■ **PROBLEM TO WORK ON**: Where a picture appears in the data below, exclude it; restate everything else word for word.

━━ EXERCISE INPUT

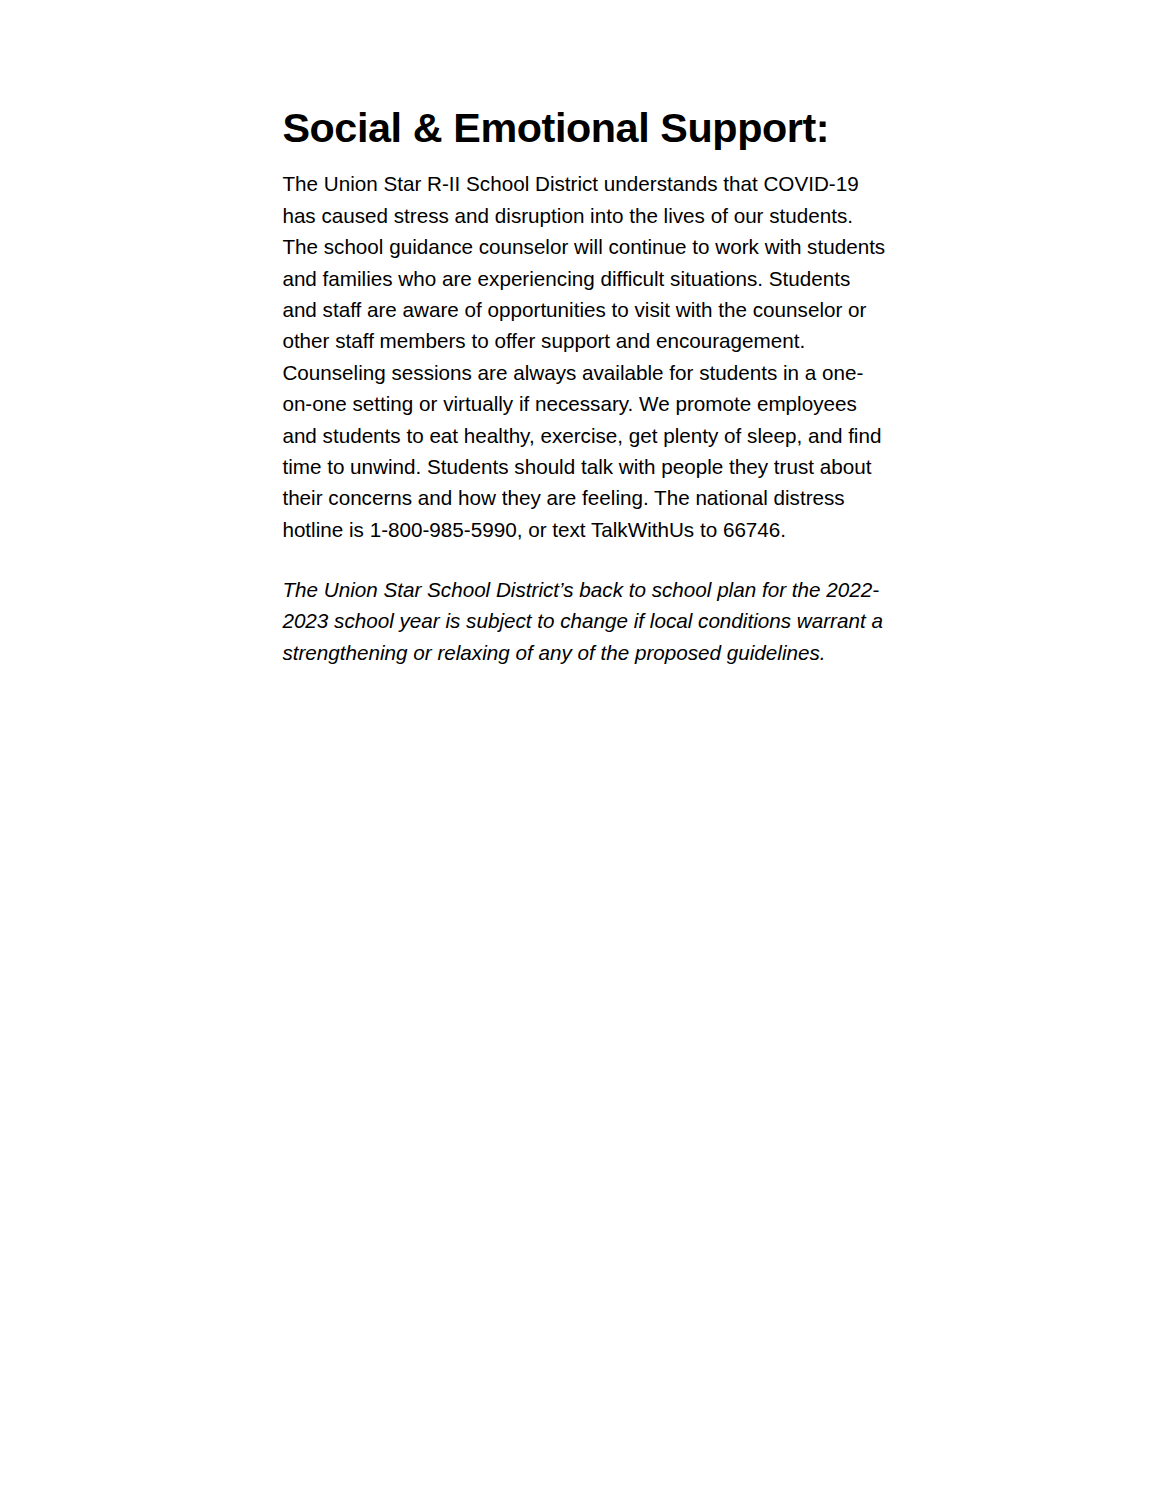Social & Emotional Support:
The Union Star R-II School District understands that COVID-19 has caused stress and disruption into the lives of our students. The school guidance counselor will continue to work with students and families who are experiencing difficult situations. Students and staff are aware of opportunities to visit with the counselor or other staff members to offer support and encouragement. Counseling sessions are always available for students in a one-on-one setting or virtually if necessary. We promote employees and students to eat healthy, exercise, get plenty of sleep, and find time to unwind. Students should talk with people they trust about their concerns and how they are feeling. The national distress hotline is 1-800-985-5990, or text TalkWithUs to 66746.
The Union Star School District’s back to school plan for the 2022-2023 school year is subject to change if local conditions warrant a strengthening or relaxing of any of the proposed guidelines.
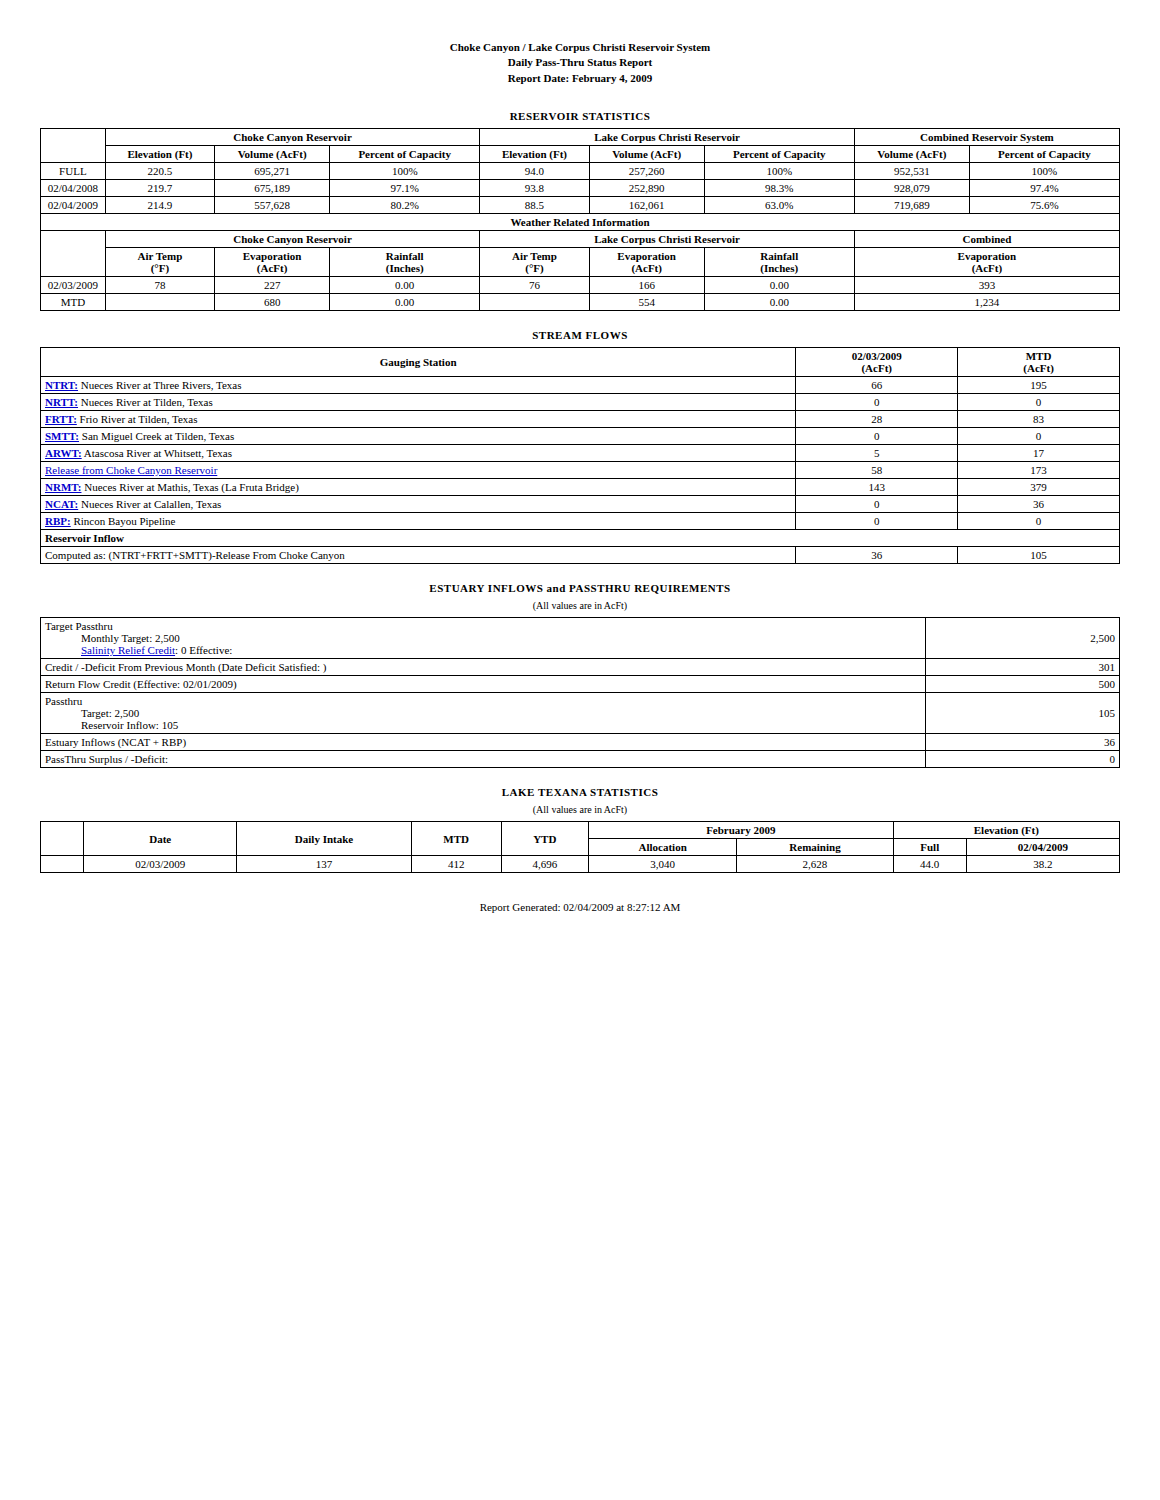Choke Canyon / Lake Corpus Christi Reservoir System
Daily Pass-Thru Status Report
Report Date: February 4, 2009
RESERVOIR STATISTICS
| | Choke Canyon Reservoir | Lake Corpus Christi Reservoir | Combined Reservoir System |
| --- | --- | --- | --- |
| Elevation (Ft) | Volume (AcFt) | Percent of Capacity | Elevation (Ft) | Volume (AcFt) | Percent of Capacity | Volume (AcFt) | Percent of Capacity |
| FULL | 220.5 | 695,271 | 100% | 94.0 | 257,260 | 100% | 952,531 | 100% |
| 02/04/2008 | 219.7 | 675,189 | 97.1% | 93.8 | 252,890 | 98.3% | 928,079 | 97.4% |
| 02/04/2009 | 214.9 | 557,628 | 80.2% | 88.5 | 162,061 | 63.0% | 719,689 | 75.6% |
| Weather Related Information |
| | Choke Canyon Reservoir | Lake Corpus Christi Reservoir | Combined |
| Air Temp (°F) | Evaporation (AcFt) | Rainfall (Inches) | Air Temp (°F) | Evaporation (AcFt) | Rainfall (Inches) | Evaporation (AcFt) |
| 02/03/2009 | 78 | 227 | 0.00 | 76 | 166 | 0.00 | 393 |
| MTD | | 680 | 0.00 | | 554 | 0.00 | 1,234 |
STREAM FLOWS
| Gauging Station | 02/03/2009 (AcFt) | MTD (AcFt) |
| --- | --- | --- |
| NTRT: Nueces River at Three Rivers, Texas | 66 | 195 |
| NRTT: Nueces River at Tilden, Texas | 0 | 0 |
| FRTT: Frio River at Tilden, Texas | 28 | 83 |
| SMTT: San Miguel Creek at Tilden, Texas | 0 | 0 |
| ARWT: Atascosa River at Whitsett, Texas | 5 | 17 |
| Release from Choke Canyon Reservoir | 58 | 173 |
| NRMT: Nueces River at Mathis, Texas (La Fruta Bridge) | 143 | 379 |
| NCAT: Nueces River at Calallen, Texas | 0 | 36 |
| RBP: Rincon Bayou Pipeline | 0 | 0 |
| Reservoir Inflow |
| Computed as: (NTRT+FRTT+SMTT)-Release From Choke Canyon | 36 | 105 |
ESTUARY INFLOWS and PASSTHRU REQUIREMENTS
(All values are in AcFt)
| Target Passthru Monthly Target: 2,500 Salinity Relief Credit : 0 Effective: | 2,500 |
| Credit / -Deficit From Previous Month (Date Deficit Satisfied: ) | 301 |
| Return Flow Credit (Effective: 02/01/2009) | 500 |
| Passthru Target: 2,500 Reservoir Inflow: 105 | 105 |
| Estuary Inflows (NCAT + RBP) | 36 |
| PassThru Surplus / -Deficit: | 0 |
LAKE TEXANA STATISTICS
(All values are in AcFt)
| | Date | Daily Intake | MTD | YTD | February 2009 | Elevation (Ft) |
| --- | --- | --- | --- | --- | --- | --- |
| Allocation | Remaining | Full | 02/04/2009 |
| | 02/03/2009 | 137 | 412 | 4,696 | 3,040 | 2,628 | 44.0 | 38.2 |
Report Generated: 02/04/2009 at 8:27:12 AM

━━━━

■ **REPLY TO THE TASK**:
Social & Emotional Support:
The Union Star R-II School District understands that COVID-19 has caused stress and disruption into the lives of our students. The school guidance counselor will continue to work with students and families who are experiencing difficult situations. Students and staff are aware of opportunities to visit with the counselor or other staff members to offer support and encouragement. Counseling sessions are always available for students in a one-on-one setting or virtually if necessary. We promote employees and students to eat healthy, exercise, get plenty of sleep, and find time to unwind. Students should talk with people they trust about their concerns and how they are feeling. The national distress hotline is 1-800-985-5990, or text TalkWithUs to 66746.
The Union Star School District’s back to school plan for the 2022-2023 school year is subject to change if local conditions warrant a strengthening or relaxing of any of the proposed guidelines.
Choke Canyon / Lake Corpus Christi Reservoir System
Daily Pass-Thru Status Report
Report Date: February 4, 2009
RESERVOIR STATISTICS
| | Choke Canyon Reservoir | Lake Corpus Christi Reservoir | Combined Reservoir System |
| --- | --- | --- | --- |
| Elevation (Ft) | Volume (AcFt) | Percent of Capacity | Elevation (Ft) | Volume (AcFt) | Percent of Capacity | Volume (AcFt) | Percent of Capacity |
| FULL | 220.5 | 695,271 | 100% | 94.0 | 257,260 | 100% | 952,531 | 100% |
| 02/04/2008 | 219.7 | 675,189 | 97.1% | 93.8 | 252,890 | 98.3% | 928,079 | 97.4% |
| 02/04/2009 | 214.9 | 557,628 | 80.2% | 88.5 | 162,061 | 63.0% | 719,689 | 75.6% |
| Weather Related Information |
| | Choke Canyon Reservoir | Lake Corpus Christi Reservoir | Combined |
| Air Temp (°F) | Evaporation (AcFt) | Rainfall (Inches) | Air Temp (°F) | Evaporation (AcFt) | Rainfall (Inches) | Evaporation (AcFt) |
| 02/03/2009 | 78 | 227 | 0.00 | 76 | 166 | 0.00 | 393 |
| MTD | | 680 | 0.00 | | 554 | 0.00 | 1,234 |
STREAM FLOWS
| Gauging Station | 02/03/2009 (AcFt) | MTD (AcFt) |
| --- | --- | --- |
| NTRT: Nueces River at Three Rivers, Texas | 66 | 195 |
| NRTT: Nueces River at Tilden, Texas | 0 | 0 |
| FRTT: Frio River at Tilden, Texas | 28 | 83 |
| SMTT: San Miguel Creek at Tilden, Texas | 0 | 0 |
| ARWT: Atascosa River at Whitsett, Texas | 5 | 17 |
| Release from Choke Canyon Reservoir | 58 | 173 |
| NRMT: Nueces River at Mathis, Texas (La Fruta Bridge) | 143 | 379 |
| NCAT: Nueces River at Calallen, Texas | 0 | 36 |
| RBP: Rincon Bayou Pipeline | 0 | 0 |
| Reservoir Inflow |
| Computed as: (NTRT+FRTT+SMTT)-Release From Choke Canyon | 36 | 105 |
ESTUARY INFLOWS and PASSTHRU REQUIREMENTS
(All values are in AcFt)
| Target Passthru Monthly Target: 2,500 Salinity Relief Credit : 0 Effective: | 2,500 |
| Credit / -Deficit From Previous Month (Date Deficit Satisfied: ) | 301 |
| Return Flow Credit (Effective: 02/01/2009) | 500 |
| Passthru Target: 2,500 Reservoir Inflow: 105 | 105 |
| Estuary Inflows (NCAT + RBP) | 36 |
| PassThru Surplus / -Deficit: | 0 |
LAKE TEXANA STATISTICS
(All values are in AcFt)
| | Date | Daily Intake | MTD | YTD | February 2009 | Elevation (Ft) |
| --- | --- | --- | --- | --- | --- | --- |
| Allocation | Remaining | Full | 02/04/2009 |
| | 02/03/2009 | 137 | 412 | 4,696 | 3,040 | 2,628 | 44.0 | 38.2 |
Report Generated: 02/04/2009 at 8:27:12 AM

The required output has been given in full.